=== What the task requires ===
Below are some records. Reproduce them exactly from their first line through the line with "image of squamous", inclusive.

=== Extracted data ===
————————
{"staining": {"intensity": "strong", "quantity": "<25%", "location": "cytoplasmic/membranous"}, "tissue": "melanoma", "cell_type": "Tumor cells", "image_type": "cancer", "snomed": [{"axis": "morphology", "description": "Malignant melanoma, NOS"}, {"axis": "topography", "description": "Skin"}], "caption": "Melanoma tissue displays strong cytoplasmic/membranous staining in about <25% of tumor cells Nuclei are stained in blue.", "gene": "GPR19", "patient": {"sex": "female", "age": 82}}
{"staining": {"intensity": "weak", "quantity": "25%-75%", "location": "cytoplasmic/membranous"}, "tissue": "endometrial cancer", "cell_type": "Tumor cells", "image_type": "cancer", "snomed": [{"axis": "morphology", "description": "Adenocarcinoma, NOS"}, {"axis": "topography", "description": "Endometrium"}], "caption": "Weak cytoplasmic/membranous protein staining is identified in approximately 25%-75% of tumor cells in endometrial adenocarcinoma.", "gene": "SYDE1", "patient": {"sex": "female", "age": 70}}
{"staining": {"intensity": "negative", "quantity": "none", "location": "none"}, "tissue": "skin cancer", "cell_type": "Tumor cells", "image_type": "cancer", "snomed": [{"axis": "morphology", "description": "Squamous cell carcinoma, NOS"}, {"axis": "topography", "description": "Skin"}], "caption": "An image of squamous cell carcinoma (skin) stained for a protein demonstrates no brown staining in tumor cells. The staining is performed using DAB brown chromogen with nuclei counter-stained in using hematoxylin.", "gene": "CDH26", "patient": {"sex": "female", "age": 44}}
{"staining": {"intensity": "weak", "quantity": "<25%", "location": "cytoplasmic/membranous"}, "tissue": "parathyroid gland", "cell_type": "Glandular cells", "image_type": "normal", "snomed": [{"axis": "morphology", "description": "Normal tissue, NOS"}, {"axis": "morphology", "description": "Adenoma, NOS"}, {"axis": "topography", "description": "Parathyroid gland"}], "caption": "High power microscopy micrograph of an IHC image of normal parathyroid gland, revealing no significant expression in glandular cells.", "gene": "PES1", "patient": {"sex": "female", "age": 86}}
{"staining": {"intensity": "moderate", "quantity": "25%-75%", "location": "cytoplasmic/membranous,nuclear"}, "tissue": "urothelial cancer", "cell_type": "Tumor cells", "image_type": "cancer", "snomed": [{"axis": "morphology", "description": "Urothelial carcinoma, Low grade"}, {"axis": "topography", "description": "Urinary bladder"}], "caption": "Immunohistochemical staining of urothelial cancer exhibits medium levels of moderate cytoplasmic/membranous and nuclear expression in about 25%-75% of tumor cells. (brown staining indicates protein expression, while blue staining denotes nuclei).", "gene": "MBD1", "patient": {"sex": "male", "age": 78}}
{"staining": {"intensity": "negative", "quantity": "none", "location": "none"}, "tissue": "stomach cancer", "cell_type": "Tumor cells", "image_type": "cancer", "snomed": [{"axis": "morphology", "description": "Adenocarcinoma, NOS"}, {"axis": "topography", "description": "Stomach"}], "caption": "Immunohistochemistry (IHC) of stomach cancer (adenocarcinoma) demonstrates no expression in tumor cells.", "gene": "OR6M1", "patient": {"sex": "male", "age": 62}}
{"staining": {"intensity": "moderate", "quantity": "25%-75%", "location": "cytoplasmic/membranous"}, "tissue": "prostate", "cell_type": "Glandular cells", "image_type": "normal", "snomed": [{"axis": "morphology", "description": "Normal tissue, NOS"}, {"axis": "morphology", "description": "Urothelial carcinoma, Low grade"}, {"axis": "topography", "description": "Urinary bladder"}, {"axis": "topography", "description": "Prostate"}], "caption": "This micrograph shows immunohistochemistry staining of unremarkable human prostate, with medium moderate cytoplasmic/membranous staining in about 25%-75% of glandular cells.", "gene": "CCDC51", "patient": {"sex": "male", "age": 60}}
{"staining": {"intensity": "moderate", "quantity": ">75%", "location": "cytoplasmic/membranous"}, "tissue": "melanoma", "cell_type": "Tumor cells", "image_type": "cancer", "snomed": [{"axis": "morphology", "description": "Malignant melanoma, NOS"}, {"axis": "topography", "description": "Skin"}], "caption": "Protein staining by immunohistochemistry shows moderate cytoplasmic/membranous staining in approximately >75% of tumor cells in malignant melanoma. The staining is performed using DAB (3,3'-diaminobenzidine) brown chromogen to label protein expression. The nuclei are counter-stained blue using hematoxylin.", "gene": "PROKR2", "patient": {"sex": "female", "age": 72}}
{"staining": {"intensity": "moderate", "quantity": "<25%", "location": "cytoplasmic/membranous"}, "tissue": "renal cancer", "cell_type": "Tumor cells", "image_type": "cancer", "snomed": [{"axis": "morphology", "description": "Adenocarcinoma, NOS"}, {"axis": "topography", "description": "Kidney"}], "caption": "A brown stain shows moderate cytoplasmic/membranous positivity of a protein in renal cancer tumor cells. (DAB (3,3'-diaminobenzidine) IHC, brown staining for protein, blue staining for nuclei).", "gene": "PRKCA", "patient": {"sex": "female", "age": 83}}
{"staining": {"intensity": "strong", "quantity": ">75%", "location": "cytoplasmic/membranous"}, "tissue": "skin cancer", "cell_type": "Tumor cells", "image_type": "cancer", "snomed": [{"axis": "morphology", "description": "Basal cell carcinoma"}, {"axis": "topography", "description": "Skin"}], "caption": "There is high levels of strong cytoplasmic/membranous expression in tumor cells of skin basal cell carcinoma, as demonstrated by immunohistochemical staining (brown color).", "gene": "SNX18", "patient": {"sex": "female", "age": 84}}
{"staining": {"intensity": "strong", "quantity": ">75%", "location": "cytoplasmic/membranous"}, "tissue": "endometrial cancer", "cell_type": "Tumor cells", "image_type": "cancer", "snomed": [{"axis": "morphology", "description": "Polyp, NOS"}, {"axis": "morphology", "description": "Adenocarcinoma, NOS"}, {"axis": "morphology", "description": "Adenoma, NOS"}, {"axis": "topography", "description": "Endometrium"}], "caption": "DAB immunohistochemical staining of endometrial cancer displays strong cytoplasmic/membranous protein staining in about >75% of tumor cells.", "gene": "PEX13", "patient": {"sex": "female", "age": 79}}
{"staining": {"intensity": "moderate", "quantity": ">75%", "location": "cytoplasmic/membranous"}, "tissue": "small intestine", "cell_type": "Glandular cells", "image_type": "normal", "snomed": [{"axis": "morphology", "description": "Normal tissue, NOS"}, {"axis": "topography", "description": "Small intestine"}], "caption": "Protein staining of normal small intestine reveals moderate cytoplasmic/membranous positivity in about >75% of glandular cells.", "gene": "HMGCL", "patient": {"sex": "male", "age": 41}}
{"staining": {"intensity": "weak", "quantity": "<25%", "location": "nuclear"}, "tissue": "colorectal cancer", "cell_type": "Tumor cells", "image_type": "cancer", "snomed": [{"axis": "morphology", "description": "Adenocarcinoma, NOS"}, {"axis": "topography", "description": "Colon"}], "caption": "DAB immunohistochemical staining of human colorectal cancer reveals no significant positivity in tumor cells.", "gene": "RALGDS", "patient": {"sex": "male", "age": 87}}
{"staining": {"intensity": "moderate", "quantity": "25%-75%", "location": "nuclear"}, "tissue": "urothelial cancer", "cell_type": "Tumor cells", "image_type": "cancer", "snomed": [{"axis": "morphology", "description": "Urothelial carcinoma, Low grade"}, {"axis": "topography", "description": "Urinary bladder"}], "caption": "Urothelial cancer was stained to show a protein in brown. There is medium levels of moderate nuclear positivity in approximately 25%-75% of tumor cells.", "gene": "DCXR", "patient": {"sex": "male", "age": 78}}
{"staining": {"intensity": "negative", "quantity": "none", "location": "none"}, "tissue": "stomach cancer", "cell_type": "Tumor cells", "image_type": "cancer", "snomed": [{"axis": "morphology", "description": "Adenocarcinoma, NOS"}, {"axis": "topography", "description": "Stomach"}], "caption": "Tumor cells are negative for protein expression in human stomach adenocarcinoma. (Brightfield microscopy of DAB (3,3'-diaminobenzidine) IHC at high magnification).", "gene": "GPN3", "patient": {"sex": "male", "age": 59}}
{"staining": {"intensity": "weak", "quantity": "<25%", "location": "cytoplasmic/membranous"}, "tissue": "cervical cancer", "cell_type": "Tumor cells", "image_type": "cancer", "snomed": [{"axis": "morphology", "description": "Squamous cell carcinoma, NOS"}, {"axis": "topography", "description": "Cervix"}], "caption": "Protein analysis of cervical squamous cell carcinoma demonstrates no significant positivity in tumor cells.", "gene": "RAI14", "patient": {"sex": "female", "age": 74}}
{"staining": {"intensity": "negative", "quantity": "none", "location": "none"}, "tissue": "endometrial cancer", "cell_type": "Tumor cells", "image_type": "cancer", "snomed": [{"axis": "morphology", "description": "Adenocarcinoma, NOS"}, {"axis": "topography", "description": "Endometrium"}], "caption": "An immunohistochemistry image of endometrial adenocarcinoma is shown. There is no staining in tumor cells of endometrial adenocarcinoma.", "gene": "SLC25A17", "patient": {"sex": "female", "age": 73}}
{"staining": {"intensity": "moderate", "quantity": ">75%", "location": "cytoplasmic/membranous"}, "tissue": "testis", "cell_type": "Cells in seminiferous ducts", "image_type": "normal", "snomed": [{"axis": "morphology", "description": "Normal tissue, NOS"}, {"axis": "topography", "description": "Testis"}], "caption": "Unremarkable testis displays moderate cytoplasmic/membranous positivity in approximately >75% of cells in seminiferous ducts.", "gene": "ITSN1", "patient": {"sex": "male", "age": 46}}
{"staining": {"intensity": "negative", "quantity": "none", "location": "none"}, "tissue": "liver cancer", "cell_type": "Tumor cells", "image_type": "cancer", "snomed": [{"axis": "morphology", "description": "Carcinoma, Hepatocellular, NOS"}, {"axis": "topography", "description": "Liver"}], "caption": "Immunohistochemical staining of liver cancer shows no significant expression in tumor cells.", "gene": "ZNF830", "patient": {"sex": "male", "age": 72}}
————————
=== Result for this exercise ===
{"staining": {"intensity": "strong", "quantity": "<25%", "location": "cytoplasmic/membranous"}, "tissue": "melanoma", "cell_type": "Tumor cells", "image_type": "cancer", "snomed": [{"axis": "morphology", "description": "Malignant melanoma, NOS"}, {"axis": "topography", "description": "Skin"}], "caption": "Melanoma tissue displays strong cytoplasmic/membranous staining in about <25% of tumor cells Nuclei are stained in blue.", "gene": "GPR19", "patient": {"sex": "female", "age": 82}}
{"staining": {"intensity": "weak", "quantity": "25%-75%", "location": "cytoplasmic/membranous"}, "tissue": "endometrial cancer", "cell_type": "Tumor cells", "image_type": "cancer", "snomed": [{"axis": "morphology", "description": "Adenocarcinoma, NOS"}, {"axis": "topography", "description": "Endometrium"}], "caption": "Weak cytoplasmic/membranous protein staining is identified in approximately 25%-75% of tumor cells in endometrial adenocarcinoma.", "gene": "SYDE1", "patient": {"sex": "female", "age": 70}}
{"staining": {"intensity": "negative", "quantity": "none", "location": "none"}, "tissue": "skin cancer", "cell_type": "Tumor cells", "image_type": "cancer", "snomed": [{"axis": "morphology", "description": "Squamous cell carcinoma, NOS"}, {"axis": "topography", "description": "Skin"}], "caption": "An image of squamous cell carcinoma (skin) stained for a protein demonstrates no brown staining in tumor cells. The staining is performed using DAB brown chromogen with nuclei counter-stained in using hematoxylin.", "gene": "CDH26", "patient": {"sex": "female", "age": 44}}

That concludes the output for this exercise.